South Africa As Regional Broker

Wednesday, April 11th, 2007

Over at the Council on Foreign relations website Francis Kornegay, a senior researcher at the Center for Policy Studies in Johannesburg, and Tom Wheeler, a research fellow at the South African Institute of International Affairs, discuss whether South Africa is living up to its responsibility as Africa’s leader in an edifying exchange.

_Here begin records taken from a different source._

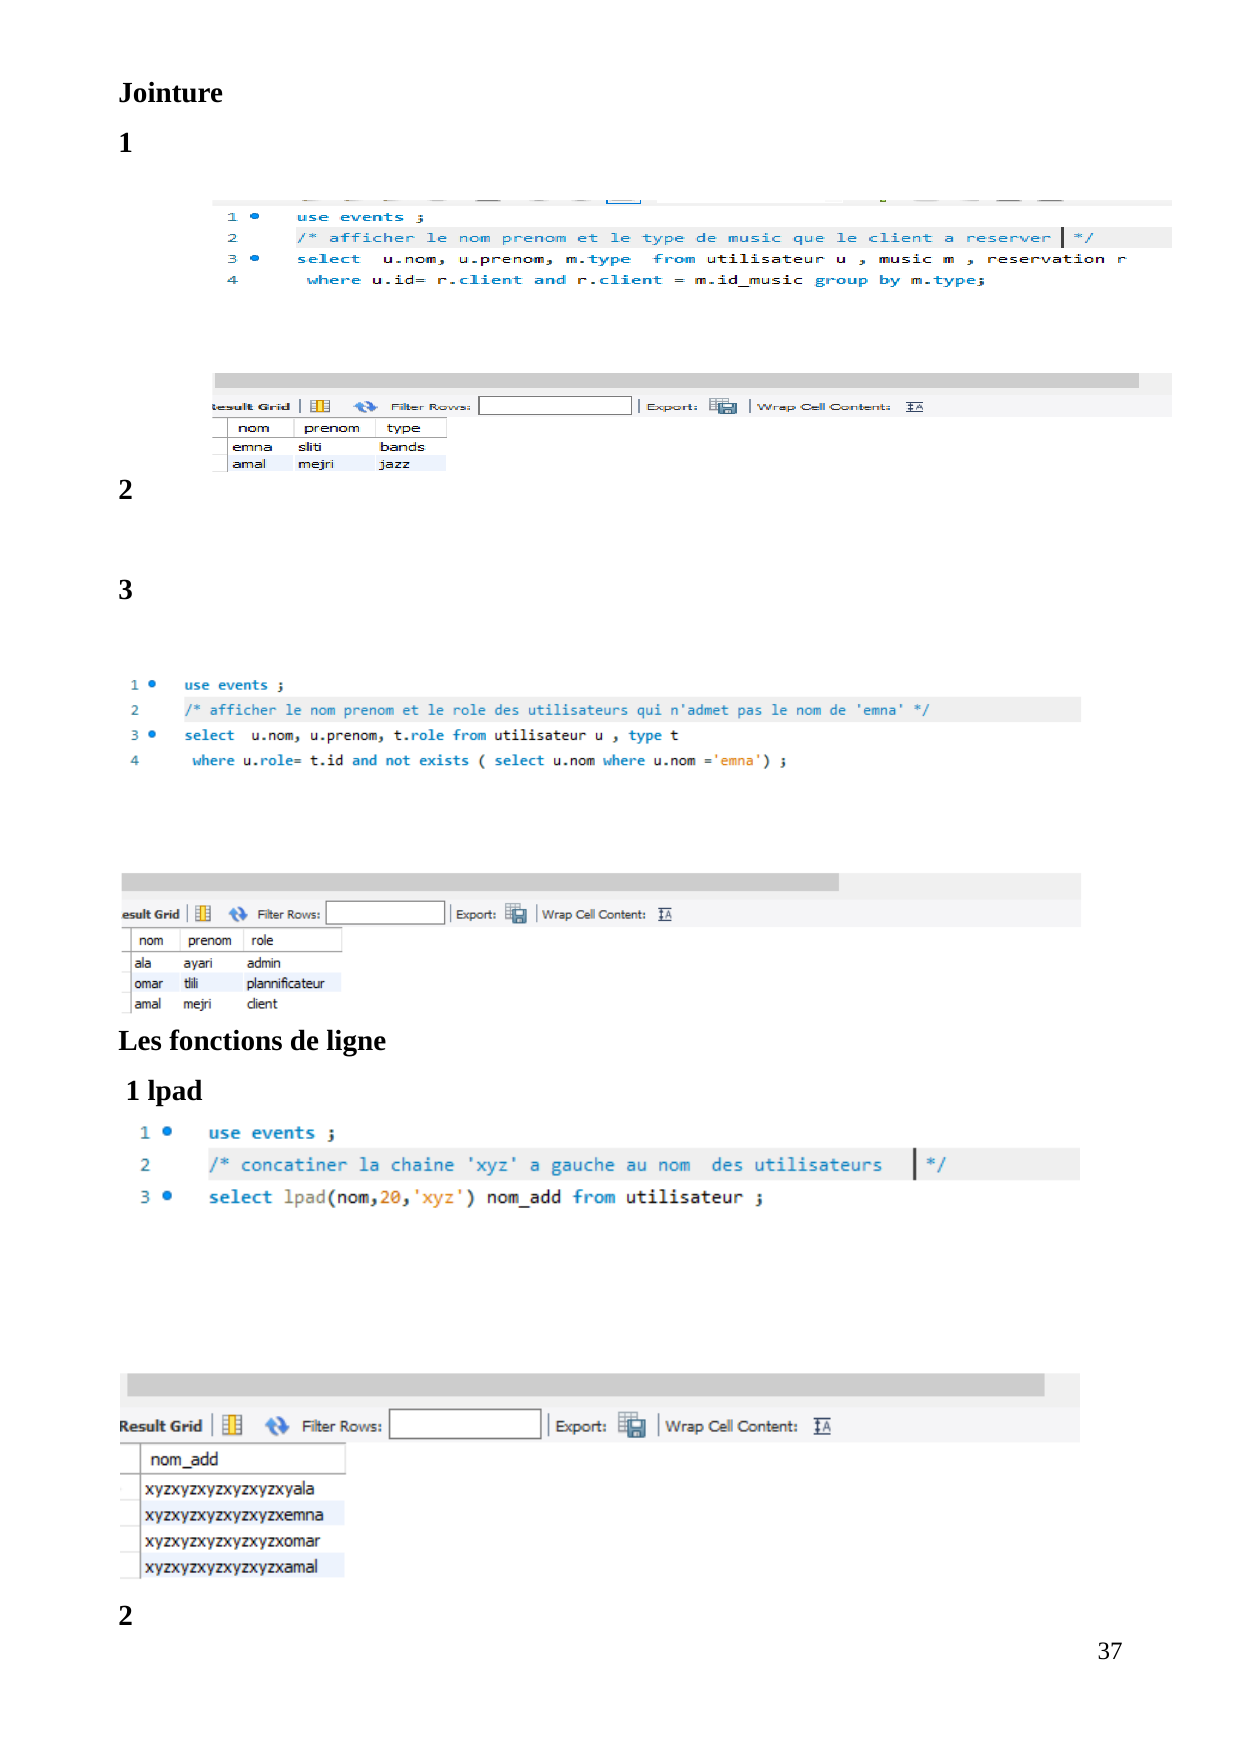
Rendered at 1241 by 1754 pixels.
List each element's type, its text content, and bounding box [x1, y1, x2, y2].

list 1 lpad [118, 1073, 1078, 1106]
list 2 [118, 1173, 1078, 1632]
list Les fonctions de ligne [118, 919, 1078, 1056]
picture [120, 1117, 1080, 1599]
picture [212, 200, 1172, 510]
list Jointure [118, 75, 1078, 108]
list 3 [118, 572, 1078, 606]
list 1 [118, 125, 1078, 159]
picture [121, 673, 1082, 1023]
list 2 [118, 472, 212, 505]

Meanwhile other observers debate whether or not Thabo Mbeki will move from silent diplomacy in his new role as SADC’s chosen mediator between Mugabe’s ZANU-PF and the opposition movement.  The general consensus hopes that he will. And of course silent, or at least quiet diplomacy does not have to be ineffective. But the quiet has to be backed by sternness. Optimists can consider Theodore Roosevelt’s famous admonishment to “speak softly and carry a big stick” with regard to diplomacy. The next couple of months will be telling. 

Mbeki To Sudan

Wednesday, April 11th, 2007

One of the biggest problems that African policymakers face is the risk of being reduced to one or two usually failing policies. The majority of Americans pay Africa virtually no heed as it is, and so complexity gets lost in favor of simple, and thus simplistic, renderings of African leaders. Ask even educated Americans (or, for that matter, Brits, or the French, or just about anyone else) about Thabo Mbeki and if his name receives any recognition at all it will come in response to one of two policies: Mbeki’s odd (though in recent years tempered) AIDS dissidence and his Zimbabwe policy, which at best is inscrutable and morally vacuous.

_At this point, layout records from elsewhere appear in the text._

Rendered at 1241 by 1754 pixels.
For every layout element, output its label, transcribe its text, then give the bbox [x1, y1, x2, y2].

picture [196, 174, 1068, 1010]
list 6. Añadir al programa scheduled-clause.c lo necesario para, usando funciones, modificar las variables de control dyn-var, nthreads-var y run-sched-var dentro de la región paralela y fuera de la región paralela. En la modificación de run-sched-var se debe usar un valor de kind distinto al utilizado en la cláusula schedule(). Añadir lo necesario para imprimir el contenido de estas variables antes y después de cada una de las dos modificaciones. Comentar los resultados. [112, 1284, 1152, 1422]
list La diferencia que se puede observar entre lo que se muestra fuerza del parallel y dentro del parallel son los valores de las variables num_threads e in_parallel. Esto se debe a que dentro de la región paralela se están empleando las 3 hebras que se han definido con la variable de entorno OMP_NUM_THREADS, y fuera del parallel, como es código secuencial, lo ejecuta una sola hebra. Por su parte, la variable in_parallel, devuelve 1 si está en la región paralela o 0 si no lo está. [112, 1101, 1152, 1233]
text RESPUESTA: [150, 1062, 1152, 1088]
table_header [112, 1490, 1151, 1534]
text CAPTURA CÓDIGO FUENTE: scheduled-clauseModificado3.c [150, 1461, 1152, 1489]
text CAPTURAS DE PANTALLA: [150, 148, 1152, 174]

And yet it would be a mistake to define Mbeki by these two issues, even if both mark blots on his escutcheon. Yesterday Mbeki arrived in Khartoum alongside his Foreign Minister Nkosazana Dlamini Zuma for talks with President Omar el-Bashir and First Vice President Salva Kiir. According to South Africa’s Department of Foreign Affairs:

“President Mbeki’s visit to Sudan takes place within the context of South Africa’s priority to encourage the full implementation of the African Union (AU)-United Nations (UN) agreement on the hybrid force for Darfur and the Comprehensive Peace Agreement (CPA) between the North and the South.”

Say what you will (readers of the blog certainly know that I have) about Mbeki’s seeming fecklessness with regard to Robert Mugabe. The fact remains that not only can South Africa be a force for good in African foreign affairs, South Africa is probably the continent’s most essential actor. The brunt of the disappointment about South Africa’s policies toward Zimbabwe is based on the fact that South Africa can effect change in the region if it so chooses. (After all, SADC as a whole voted effectively to prop up Robert Mugabe’s regime. When’s the last time you read a vitriolic piece about the leader of any other SADC member nation with regard to Zimbabwe? Not too many outlets have vented rage against Namibian President Hifikepunye Pohamba’s seeming  accomodation of Mugabe.)

Part of Mbeki’s problem is that he now has to live up to the heightened expectations that his government has earned. The plight of Zimbabwe has rightfully garnered Mbeki considerable criticism. But perhaps the situation in Sudan can earn him approbation as well. Just because the tendency is to turn Africans into cardboard characters fitting the attention span of the “Western” news cycle does not make the characterization accurate. The Sudan situation is too serious and Mbeki’s possible capacity to help nudge Khartoum along too important, for such facile reductionism. That said, let’s hope that Mbeki does use the power of coercion rather than the tendency toward accomodation while he is in Sudan.